Per la prima volta in un decennio gli esperti ipotizzano una contrazione pari all’1,5%. Per l’anno successivo lieve inversione di tendenza, con una crescita di poco superiore al 2%. Analisti evidenziano il rischio di “recessione con doppia ricaduta”. Timori per l’indipendenza della Banca centrale. 

Istanbul (AsiaNews) - Per la prima volta da oltre un decennio, l’economia turca dovrebbe registrare una contrazione nel 2019, per poi riprendersi - di poco - e registrare una modesta crescita nei due anni successivi. È quanto emerge da una inchiesta elaborata dagli esperti della Reuters e pubblicata ieri, che prende in esame gli studi di oltre 40 economisti di primo piano di tutto il mondo.

La media provvisionale indica che l’economia turca registrerà una contrazione dell’1,5% per quest’anno. Un dato che contraddice le (modeste) stime di crescita del governo diffuse nelle scorse settimane, che ipotizzavano una espansione del 2,3%. 
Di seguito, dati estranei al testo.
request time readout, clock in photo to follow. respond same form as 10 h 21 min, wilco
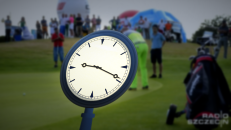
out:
9 h 19 min
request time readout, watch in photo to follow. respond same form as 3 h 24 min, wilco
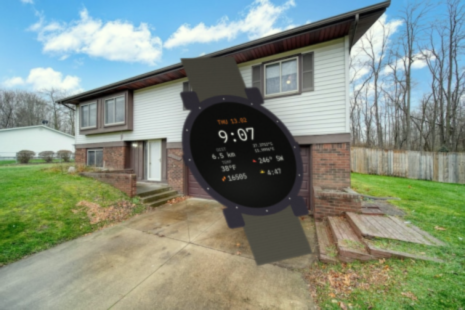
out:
9 h 07 min
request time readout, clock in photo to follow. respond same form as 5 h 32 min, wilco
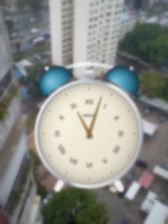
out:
11 h 03 min
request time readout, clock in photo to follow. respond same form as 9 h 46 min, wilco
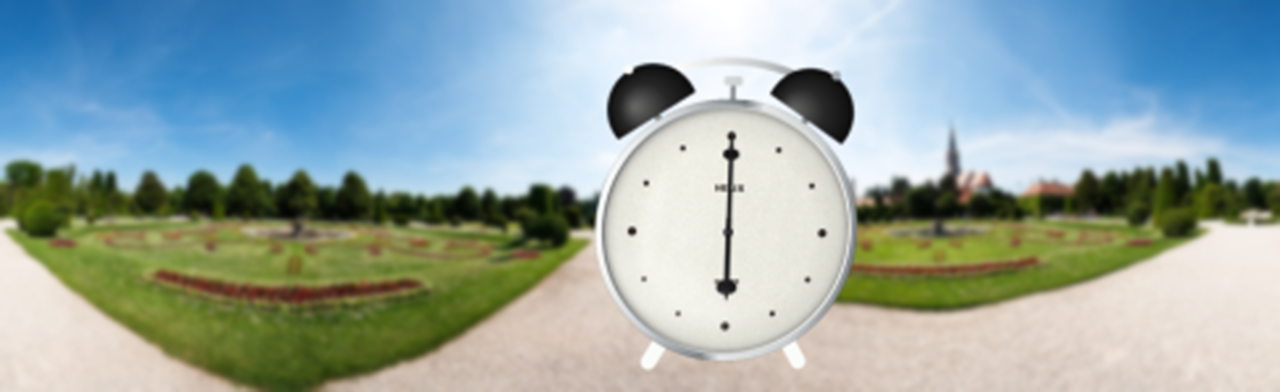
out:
6 h 00 min
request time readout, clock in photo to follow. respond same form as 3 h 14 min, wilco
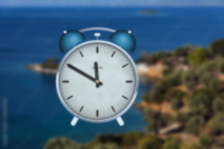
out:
11 h 50 min
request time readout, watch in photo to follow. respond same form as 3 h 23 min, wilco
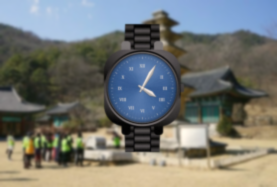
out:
4 h 05 min
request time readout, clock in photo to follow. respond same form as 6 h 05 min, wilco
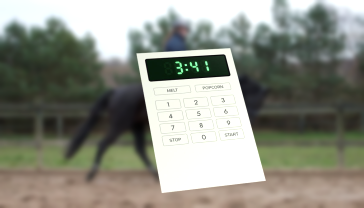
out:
3 h 41 min
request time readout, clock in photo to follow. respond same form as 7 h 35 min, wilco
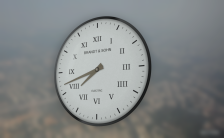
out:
7 h 42 min
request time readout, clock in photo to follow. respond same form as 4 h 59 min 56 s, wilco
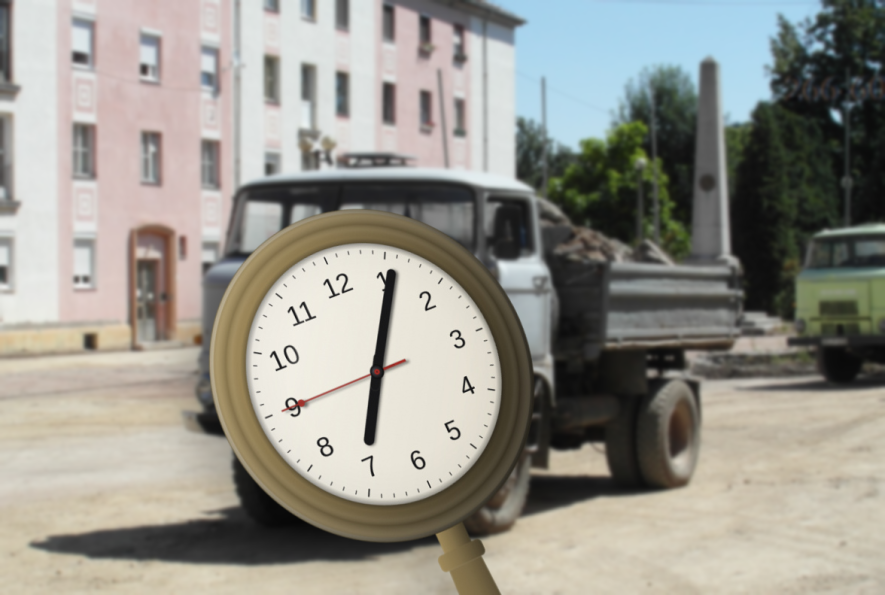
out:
7 h 05 min 45 s
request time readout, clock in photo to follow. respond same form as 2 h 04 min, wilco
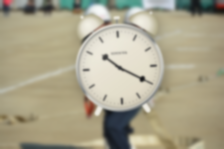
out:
10 h 20 min
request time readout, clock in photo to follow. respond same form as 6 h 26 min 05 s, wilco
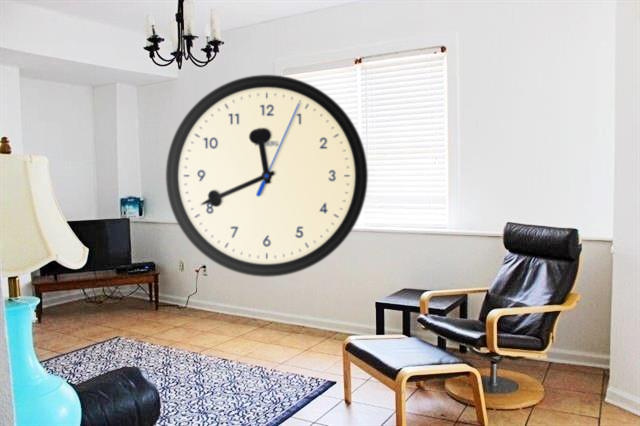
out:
11 h 41 min 04 s
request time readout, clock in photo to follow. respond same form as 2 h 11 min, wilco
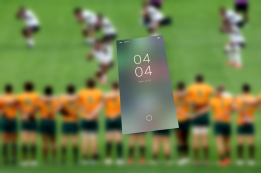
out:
4 h 04 min
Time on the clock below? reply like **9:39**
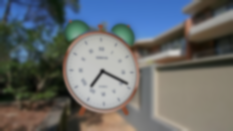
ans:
**7:19**
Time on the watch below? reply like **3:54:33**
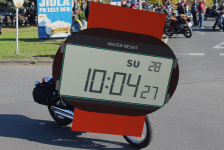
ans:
**10:04:27**
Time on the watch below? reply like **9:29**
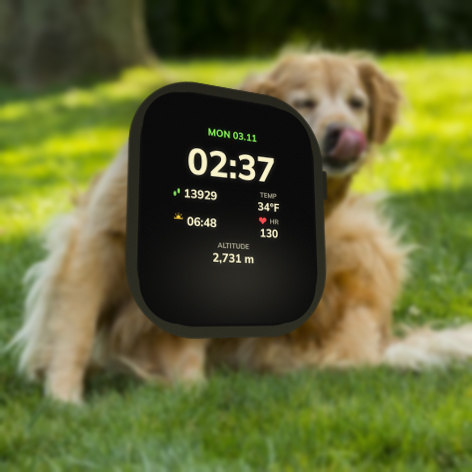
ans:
**2:37**
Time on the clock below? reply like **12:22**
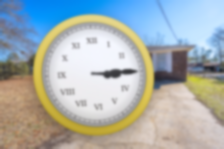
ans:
**3:15**
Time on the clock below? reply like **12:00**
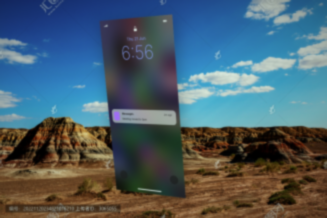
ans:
**6:56**
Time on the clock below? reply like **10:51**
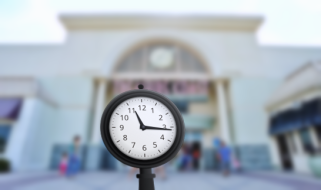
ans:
**11:16**
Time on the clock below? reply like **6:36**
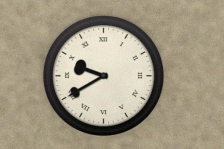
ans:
**9:40**
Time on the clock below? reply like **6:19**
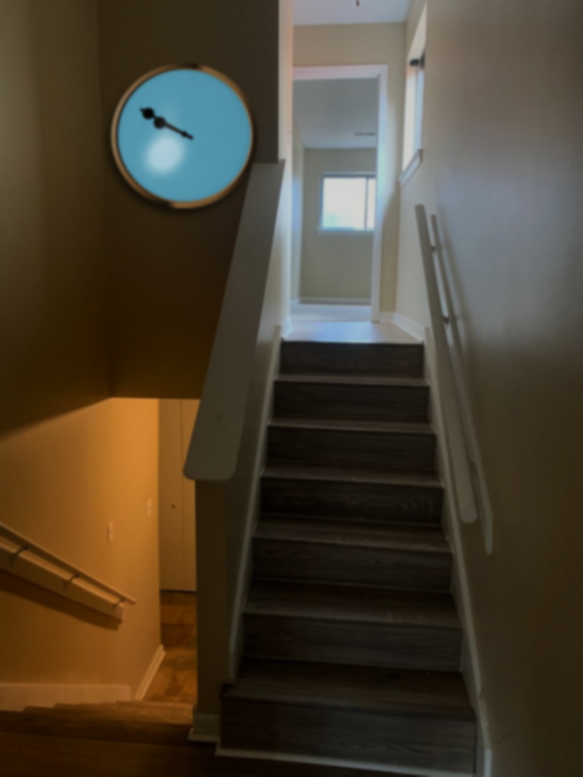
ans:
**9:50**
In realtà, le valutazioni degli esperti del settore consultati fra il 4 e il 16 luglio variano (e anche di molto) fra loro: da una crescita dell’1% per i più ottimisti, si passava a una contrazione fino al 5% per le previsioni più fosche. Al contempo, la crescita prevista per il 2020 è del 2,4% mente dovrebbe migliorare nell’anno successivo con un più 3,4%. 

Per il secondo e terzo trimestre dell’anno corrente si dovrebbe registrare una contrazione rispettivamente del 2,5% e dell’1,1%. Il dato dovrebbe tornare a crescere nell’ultimo quarto, con un più 1%. Fra le ragioni, avvertono gli esperti, troviamo l’estrema “volatilità finanziaria del mercato” e “la grande incertezza politica” che elevano il rischio di “recessione con doppia ricaduta”. 

L’ultimo calo su base annuale registrato dall’economia turca su base annuale risale al 2009, con un meno 4,7%. Dal 2010 al 2017 il dato medio si è assestato attorno a un + 6,6% trainato dallo sviluppo nel settore delle costruzioni, grazie anche al basso costo del denaro. Tuttavia, la crisi della lira turca (calata del 30% rispetto al dollaro) ha determinato una contrazione del 2,6% nei primi tre mesi dell’anno corrente, preceduti da un calo del 3% nell’ultimo trimestre dello scorso anno. 

Il calo della lira ha innescato un picco nell’inflazione, mai così alta negli ultimi 15 anni, limitando il potere di acquisto delle compagnie e la competitività sui mercati esteri. A questo si aggiungono la crisi politica e diplomatica con gli Stati Uniti e le profonde tensioni sociali interne, poi sfociate in attacchi e violenze contro i rifugiati siriani finiti nel mirino come capro espiatorio di una situazione generale di malessere.

Nel settembre scorso la Banca centrale ha alzato il tasso ufficiale al 24%, in risposta alla crisi valutaria e da allora non ha più modificato il valore. Tuttavia, il recente licenziamento del governatore ha sollevato più di un malumore fra gli investitori, critici verso la mancanza di indipendenza dell’istituzione.

Il presidente Recep Tayyip Erdogan, che si definisce “nemico dei tassi di interesse”, ha licenziato Murat Cetinkaya il 6 luglio per non aver seguito le sue istruzioni. Ciononostante, nei giorni scorsi il suo successore Murat Uysal ha accennato ai tagli dei tassi. Gli economisti interpellati per la ricerca della Reuters prevedono che la Banca centrale finirà per abbassare il tasso di riferimento al 22% entro la fine del terzo trimestre e al 20% entro la fine dell’anno.